Abstraction, Gesture, Ecriture: Paintings from the Daros Collection,

with contributions by Yve-Alain Bois, Enrique Juncosa, Rosalind Krauss, Richard D. Marshall, and Brenda Richardson. Zurich: Alesco; Zurich/Berlin/New York: Scalo, 1999.

ISBN 3-908247-99-3

In English.

Bound in linen, dust
jacket, 181 pages,
98 color reproductions, including 55 full page
and 6 foldouts.

 

 

 

Abstraction, Gesture, Ecriture

 

American Abstract Expressionism is one of the most fascinating and influential periods in the art of the 20th century. Abstraction, Gesture, Ecriture focuses not only on the heroes of this style of painting but also examines its development and later artistic responses to it. In the essays specially written for this volume, renowned authors discuss a selection of some fifty paintings from the Daros Collection.

Keyworks of Jackson Pollock, Willem de Kooning, and Joan Mitchell represent the "pure" phase of Abstract Expressionism implying gesture on a large scale, in which the artist transfers the movement of his or her body to the painting.

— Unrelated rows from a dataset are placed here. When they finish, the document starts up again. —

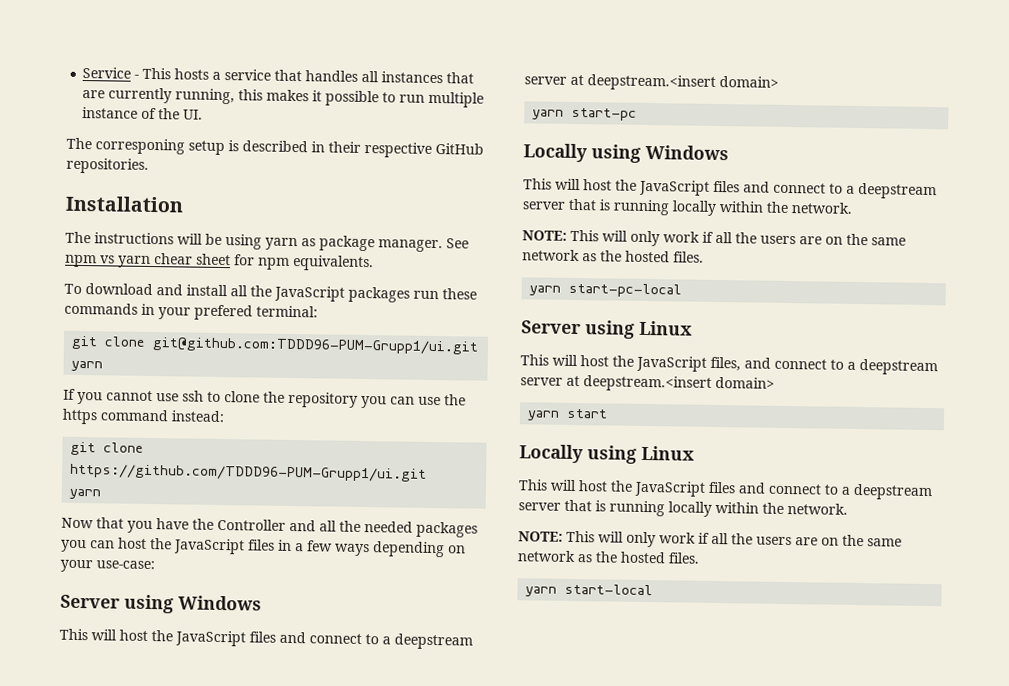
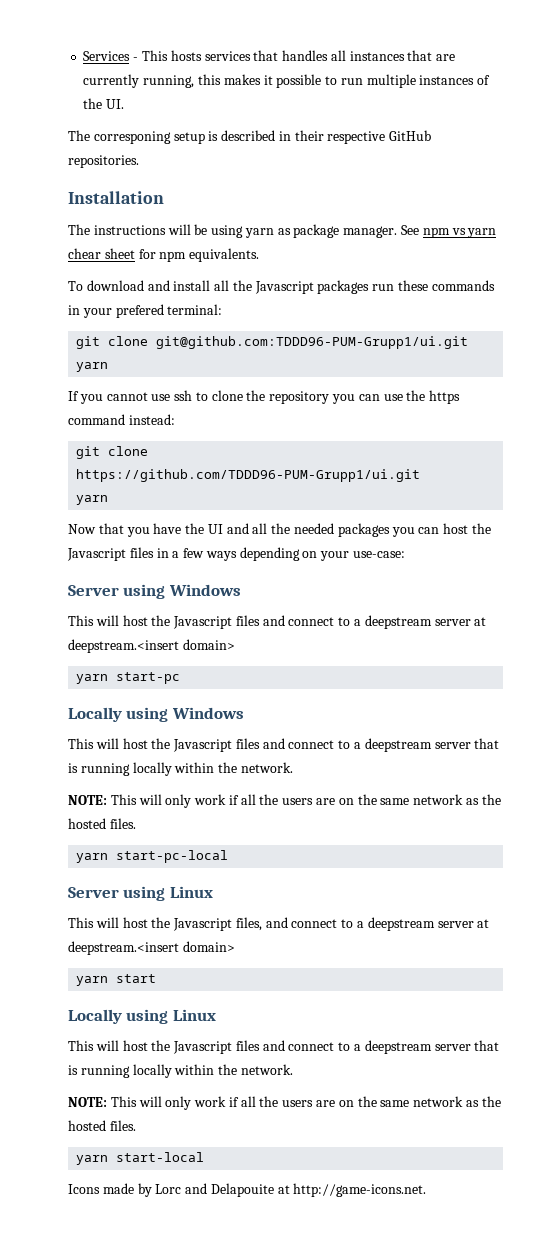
[82,67,132,79] Service -> [83,51,131,61] Services
[212,69,272,81] a service -> [204,51,251,61] services
[82,107,139,119] instance -> [419,75,475,85] instances
[274,285,345,302] JavaScript -> [254,281,314,294] Javascript
[217,518,286,531] Controller -> [207,524,223,534] UI
[173,538,245,555] JavaScript -> [67,548,126,561] Javascript
[175,630,246,647] JavaScript -> [173,616,233,629] Javascript
[639,179,710,196] JavaScript -> [173,739,233,752] Javascript
[636,355,707,372] JavaScript -> [173,918,233,931] Javascript
[634,480,706,497] JavaScript -> [173,1041,233,1054] Javascript
(654, 589) none -> [68,1183,427,1197] // Icons made by Lorc and Delapouite at http://game-icons.net.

A variant to that, écriture, stands for a scriptural gesture that has evolved out of handwriting as demonstrated, for instance, in the work of Cy Twombly. Twombly's oeuvre is examined in an extraordinary group of paintings that spans the artist’s entire career. Brice Marden’s alternately fluid and tensile abstractions also involve écriture, specifically Far Eastern calligraphy. And Jean-Michel Basquiat’s pictures walk the fine line between abstraction and representation that makes them more than just graffiti. The Abstract Expressionist movement has challenged many artists of subsequent generations, inviting their commentary, paraphrase, and interpretation. Robert Ryman’s intensive occupation with the stroke of the brush is discussed as well as Andy Warhol’s answers to action painting in his Oxidation and Shadow paintings of 1978. Much of the art of the eighties questioned the meaning and legitimization of painting. Jonathan Lasker, David Reed, and Philip Taaffe are among those who explored means of shifting painting to a more conceptual level and experimenting with the conditions and possibilities of contemporary abstract painting.

Abstraction, Gesture, Ecriture covers American art of the last fifty years from the original gesture of action painting to the distanced and critical approach of the younger generation.